What is being asked – Find each line in the data below that contains the word "degrees", and copy those lines in full.

Supplied information –

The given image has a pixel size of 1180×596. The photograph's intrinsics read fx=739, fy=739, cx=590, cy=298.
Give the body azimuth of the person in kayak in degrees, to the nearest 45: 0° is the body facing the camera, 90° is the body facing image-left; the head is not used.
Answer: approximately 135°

...

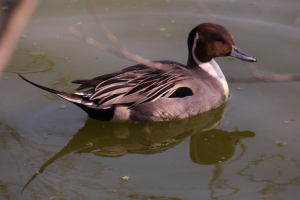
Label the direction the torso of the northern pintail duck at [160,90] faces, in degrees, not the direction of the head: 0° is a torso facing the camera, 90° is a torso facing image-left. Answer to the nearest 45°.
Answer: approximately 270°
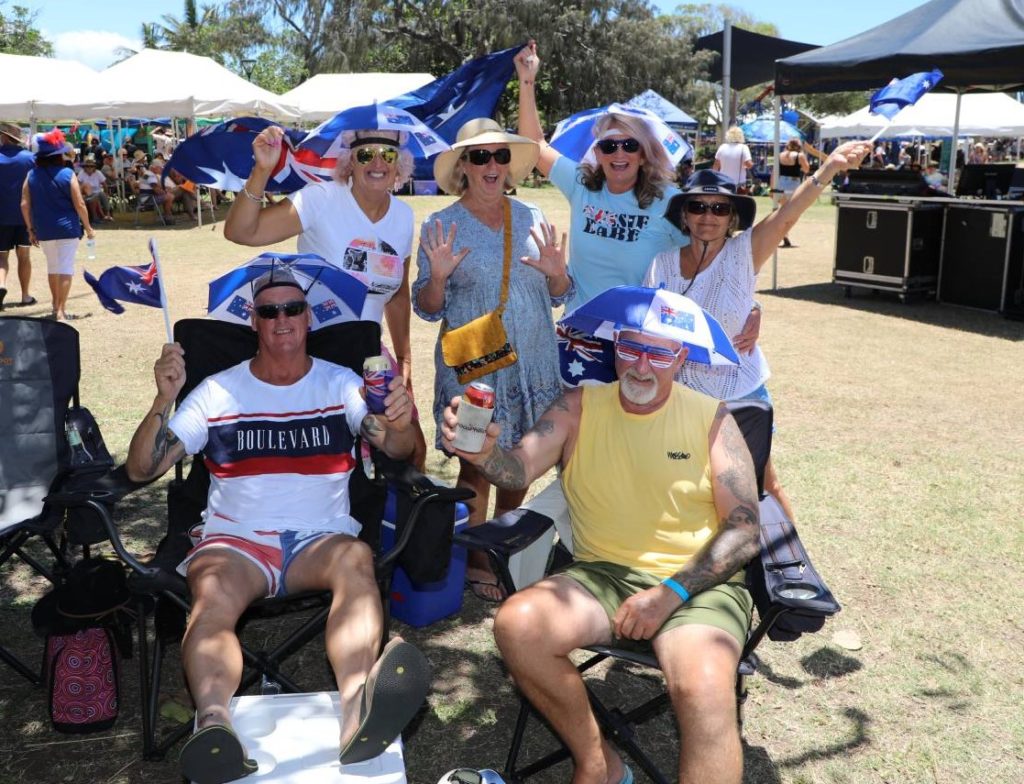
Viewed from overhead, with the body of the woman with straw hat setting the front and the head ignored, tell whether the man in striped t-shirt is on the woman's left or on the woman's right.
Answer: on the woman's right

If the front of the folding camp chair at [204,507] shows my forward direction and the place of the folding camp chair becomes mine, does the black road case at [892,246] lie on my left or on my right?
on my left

==

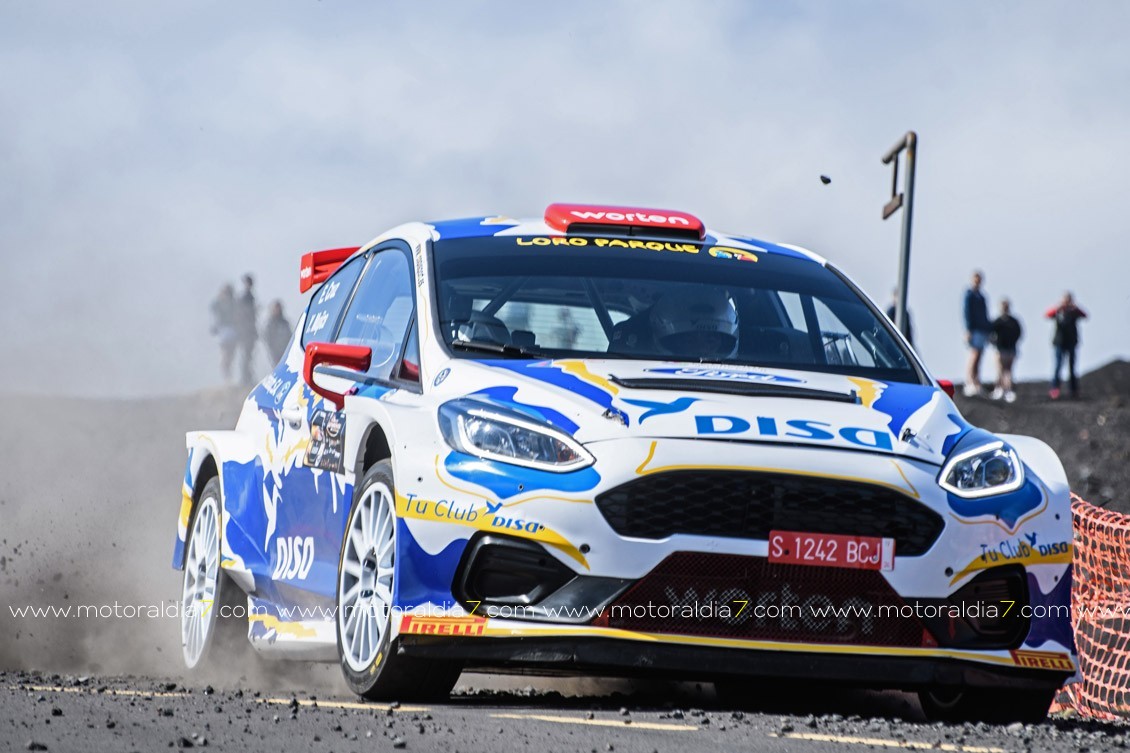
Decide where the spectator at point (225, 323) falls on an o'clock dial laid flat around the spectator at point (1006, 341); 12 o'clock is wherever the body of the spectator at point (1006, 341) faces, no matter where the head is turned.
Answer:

Result below –
Give the body azimuth of the person in kayak in degrees, to the nearest 45: 0° is the body facing the camera, 90° is the body facing image-left; the head is not used.
Label the direction the torso of the northern pintail duck at [160,90] faces, in degrees, not the direction of the head: 0° is a torso facing the camera, 90° is a torso facing image-left. Answer to the nearest 45°.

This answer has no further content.